SAP is known to bind to and stabilise amyloid fibrils (tangles), which form the typical type of deposits found in the brains of people with Alzheimer’s. SAP is found in the cerebrospinal fluid, amyloid deposits and typical protein tangles found in the nerve cells in the brains of people with Alzheimer’s disease.

The researchers thought that SAP could be playing a role in the degeneration of the nerves that occurs in Alzheimer’s, and that by stopping it from binding to amyloid tangles it might affect the progression of the disease. The drug CPHPC was developed to stop SAP binding to amyloid tangles and remove it where it had already bound.

The researchers enrolled five patients aged 53 to 67 years old with mild-to-moderate probable Alzheimer’s disease. Details of how the disease was diagnosed were not reported in the paper.

The researchers injected 60 milligrams (mg) of CPHPC under the skin of these patients three times a day for 12 weeks. They measured the concentration of SAP in the cerebrospinal fluid of the patients before CPHPC treatment, every four weeks during treatment, and four weeks after treatment had finished.

The researchers also measured the levels of CPHPC and other chemicals in blood and cerebrospinal fluid during the study.
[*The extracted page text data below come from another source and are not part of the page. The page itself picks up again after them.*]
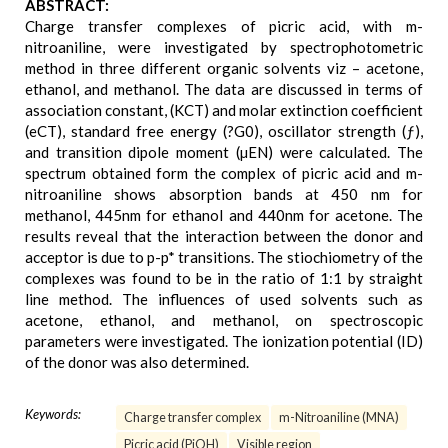
ABSTRACT:
Charge transfer complexes of picric acid, with m-
nitroaniline, were investigated by spectrophotometric
method in three different organic solvents viz – acetone,
ethanol, and methanol. The data are discussed in terms of
association constant, (KCT) and molar extinction coefficient
(eCT), standard free energy (?G0), oscillator strength (ƒ),
and transition dipole moment (µEN) were calculated. The
spectrum obtained form the complex of picric acid and m-
nitroaniline shows absorption bands at 450 nm for
methanol, 445nm for ethanol and 440nm for acetone. The
results reveal that the interaction between the donor and
acceptor is due to p-p* transitions. The stiochiometry of the
complexes was found to be in the ratio of 1:1 by straight
line method. The influences of used solvents such as
acetone, ethanol, and methanol, on spectroscopic
parameters were investigated. The ionization potential (ID)
of the donor was also determined.
Keywords:
Charge transfer complex
m-Nitroaniline (MNA)
Picric acid (PiOH)
Visible region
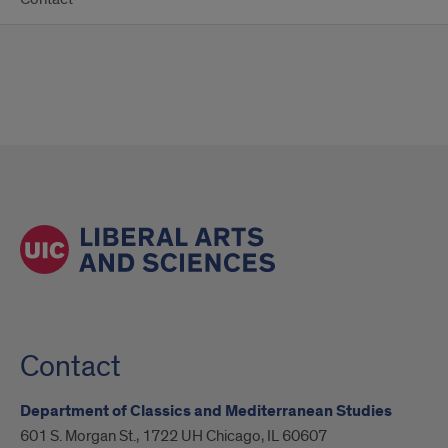
Contact
Department of Classics and Mediterranean Studies
601 S. Morgan St., 1722 UH Chicago, IL 60607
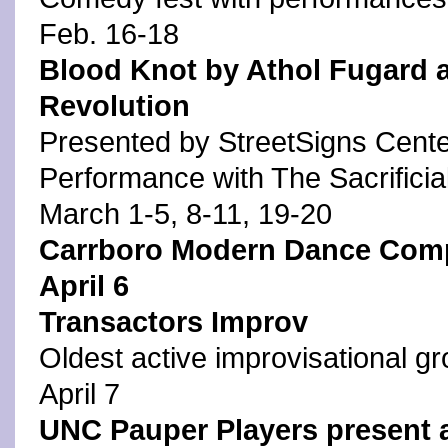
Feb. 16-18
Blood Knot by Athol Fugard an
Revolution
Presented by StreetSigns Center
Performance with The Sacrificia
March 1-5, 8-11, 19-20
Carrboro Modern Dance Com
April 6
Transactors Improv
Oldest active improvisational gr
April 7
UNC Pauper Players present 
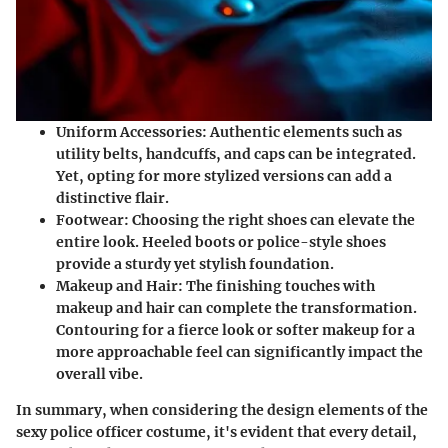
Uniform Accessories
: Authentic elements such as
utility belts, handcuffs, and caps can be integrated.
Yet, opting for more stylized versions can add a
distinctive flair.
Footwear
: Choosing the right shoes can elevate the
entire look. Heeled boots or police-style shoes
provide a sturdy yet stylish foundation.
Makeup and Hair
: The finishing touches with
makeup and hair can complete the transformation.
Contouring for a fierce look or softer makeup for a
more approachable feel can significantly impact the
overall vibe.
In summary, when considering the design elements of the
sexy police officer costume, it's evident that every detail,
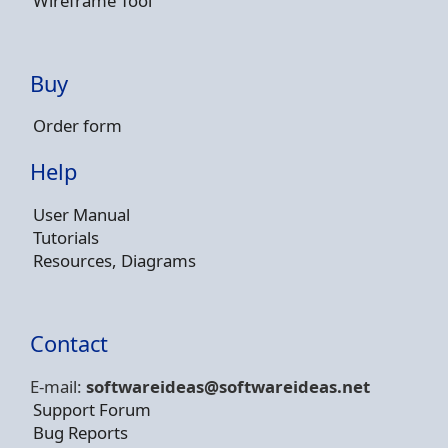
Wireframe Tool
Buy
Order form
Help
User Manual
Tutorials
Resources, Diagrams
Contact
E-mail:
softwareideas@soft
wareideas.net
Support Forum
Bug Reports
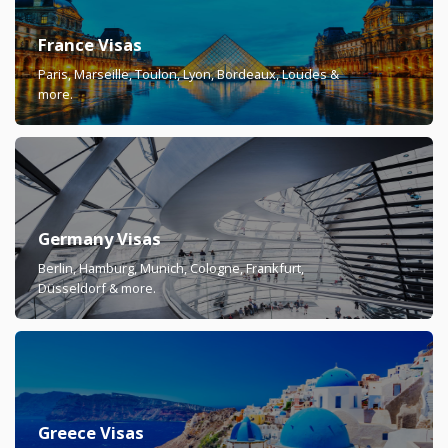
France Visas
Paris, Marseille, Toulon, Lyon, Bordeaux, Loudes &
more.
Germany Visas
Berlin, Hamburg, Munich, Cologne, Frankfurt,
Düsseldorf & more.
Greece Visas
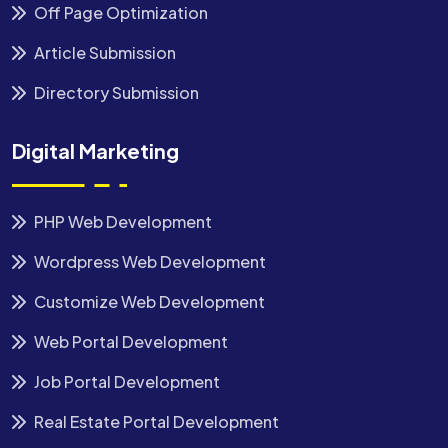
Off Page Optimization
Article Submission
Directory Submission
Digital Marketing
PHP Web Development
Wordpress Web Development
Customize Web Development
Web Portal Development
Job Portal Development
Real Estate Portal Development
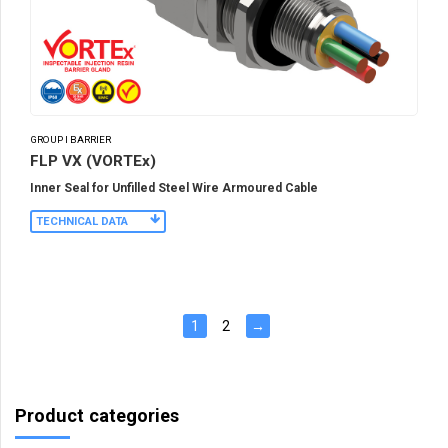
GROUP I BARRIER
FLP VX (VORTEx)
Inner Seal for Unfilled Steel Wire Armoured Cable
TECHNICAL DATA
1
2
→
Product categories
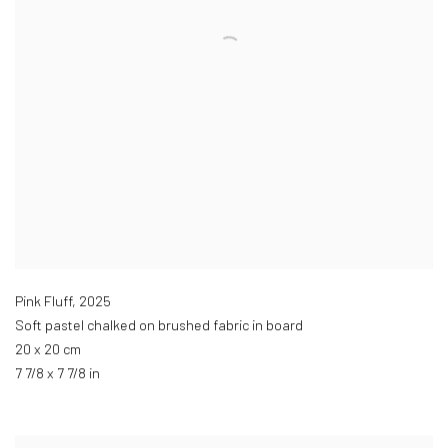
Pink Fluff
,
2025
Soft pastel chalked on brushed fabric in board
20 x 20 cm
7 7/8 x 7 7/8 in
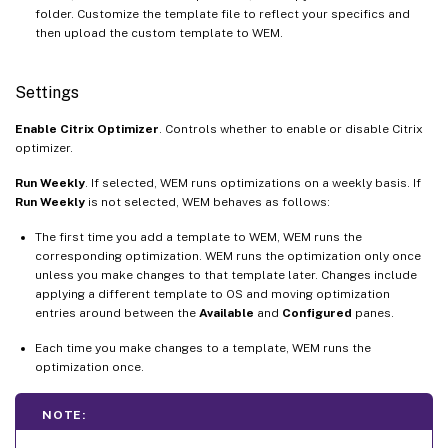
folder. Customize the template file to reflect your specifics and
then upload the custom template to WEM.
Settings
Enable Citrix Optimizer
. Controls whether to enable or disable Citrix
optimizer.
Run Weekly
. If selected, WEM runs optimizations on a weekly basis. If
Run Weekly
is not selected, WEM behaves as follows:
The first time you add a template to WEM, WEM runs the
corresponding optimization. WEM runs the optimization only once
unless you make changes to that template later. Changes include
applying a different template to OS and moving optimization
entries around between the
Available
and
Configured
panes.
Each time you make changes to a template, WEM runs the
optimization once.
NOTE:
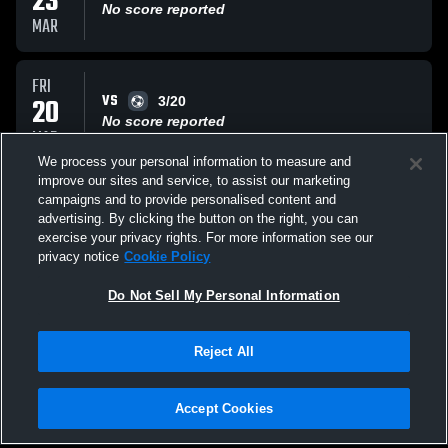
23
No score reported
MAR
FRI
VS
20
3/20
No score reported
MAR
We process your personal information to measure and
improve our sites and service, to assist our marketing
TUE
campaigns and to provide personalised content and
VS
17
3/17
advertising. By clicking the button on the right, you can
No score reported
exercise your privacy rights. For more information see our
MAR
privacy notice
Cookie Policy
All Events
Do Not Sell My Personal Information
Reject All
Accept Cookies
Privacy Policy
|
Terms & Conditions
|
Software License Agreement
|
Do
Not Sell My Personal Information
|
Cookies
|
Security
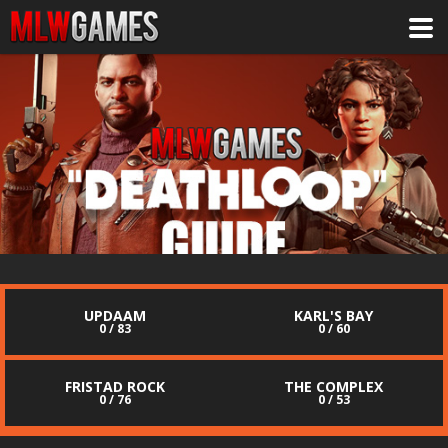
UPDAAM
KARL'S BAY
0 / 83
0 / 60
FRISTAD ROCK
THE COMPLEX
0 / 76
0 / 53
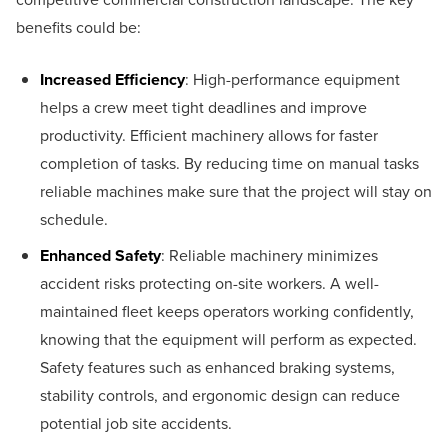
benefits could be:
Increased Efficiency
: High-performance equipment
helps a crew meet tight deadlines and improve
productivity. Efficient machinery allows for faster
completion of tasks. By reducing time on manual tasks
reliable machines make sure that the project will stay on
schedule.
Enhanced Safety
: Reliable machinery minimizes
accident risks protecting on-site workers. A well-
maintained fleet keeps operators working confidently,
knowing that the equipment will perform as expected.
Safety features such as enhanced braking systems,
stability controls, and ergonomic design can reduce
potential job site accidents.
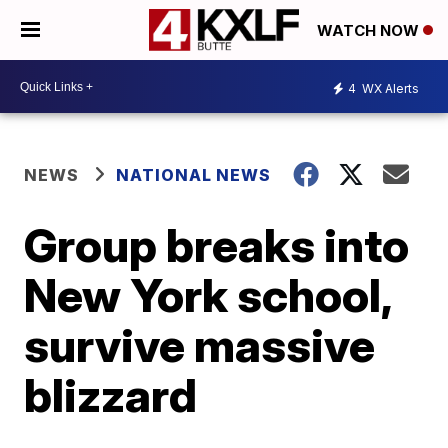
WATCH NOW
4
WX Alerts
NEWS
NATIONAL NEWS
Group breaks into
New York school,
survive massive
blizzard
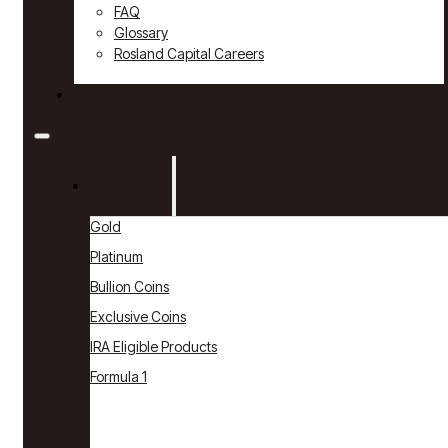
FAQ
Glossary
Rosland Capital Careers
Contact
Products
Gold
Platinum
Bullion Coins
Exclusive Coins
IRA Eligible Products
Formula 1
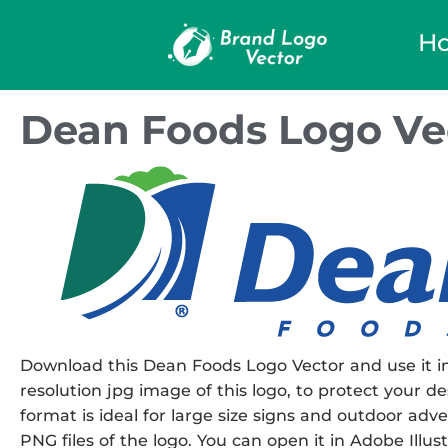
H
Dean Foods Logo Ve
Download this Dean Foods Logo Vector and use it in
resolution jpg image of this logo, to protect your de
format is ideal for large size signs and outdoor adve
PNG files of the logo. You can open it in Adobe Illust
At the start and end of the study, patients had MRI brain scans and had their cognitive abilities measured using standard tests called the MMSE, ADAS-Cog and CIBIC+. The researchers also assessed whether the patients experienced any adverse effects of the drug treatment.

The researchers carried out further experiments looking at how CPHPC interacts with SAP in solutions, and how the compounds formed behave when injected into mice.

What were the results of the study?

On the MMSE, scores over 27 (out of 30) are effectively normal; 20-26 indicates some cognitive impairment; 10-19 indicates moderate to severe cognitive impairment and below10 very severe cognitive impairment. The patients’ average MMSE score at the start of the study was 21, suggesting that they had mild cognitive impairment.

The researchers report that none of the five patients experienced any adverse effects of CPHPC treatment, other than discomfort during the injection that faded with time.

The concentration of SAP in the patients’ cerebrospinal fluid decreased from an average of about 32mg per litre before starting treatment, to 0.25mg per litre during treatment. The levels then rose to close to pre-treatment levels after stopping the CPHPC injections.

The patients’ cognitive abilities before and after CPHPC treatment did not differ, and the researchers reported that there were no structural changes visible in the patients’ brain MRI scans. There were no changes in the concentrations of fragments of the amyloid protein or other related proteins in the cerebrospinal fluid during the study.

What interpretations did the researchers draw from these results?

The researchers conclude that the study shows CPHPC can cause depletion of SAP from the cerebrospinal fluid of patients with Alzheimer’s disease and that this treatment is safe.

They say that their results support the need for longer-term studies of the clinical effects of CPHPC in this population.

What does the NHS Knowledge Service make of this study?

This small and short-term pilot study has shown that the protein SAP can be depleted from the cerebrospinal fluid patients with probable Alzheimer’s disease.

However, the study did not report on the effects of the treatment on any SAP in existing plaques and tangles in the brains of the patients or on the formation of new plaques.

Also, as the authors acknowledge, this study was also too short to determine whether the treatment has any effect on cognitive decline. Larger studies with control groups, (ideally randomised controlled trials) are needed to determine whether this treatment can offer any benefits for patients with Alzheimer’s disease.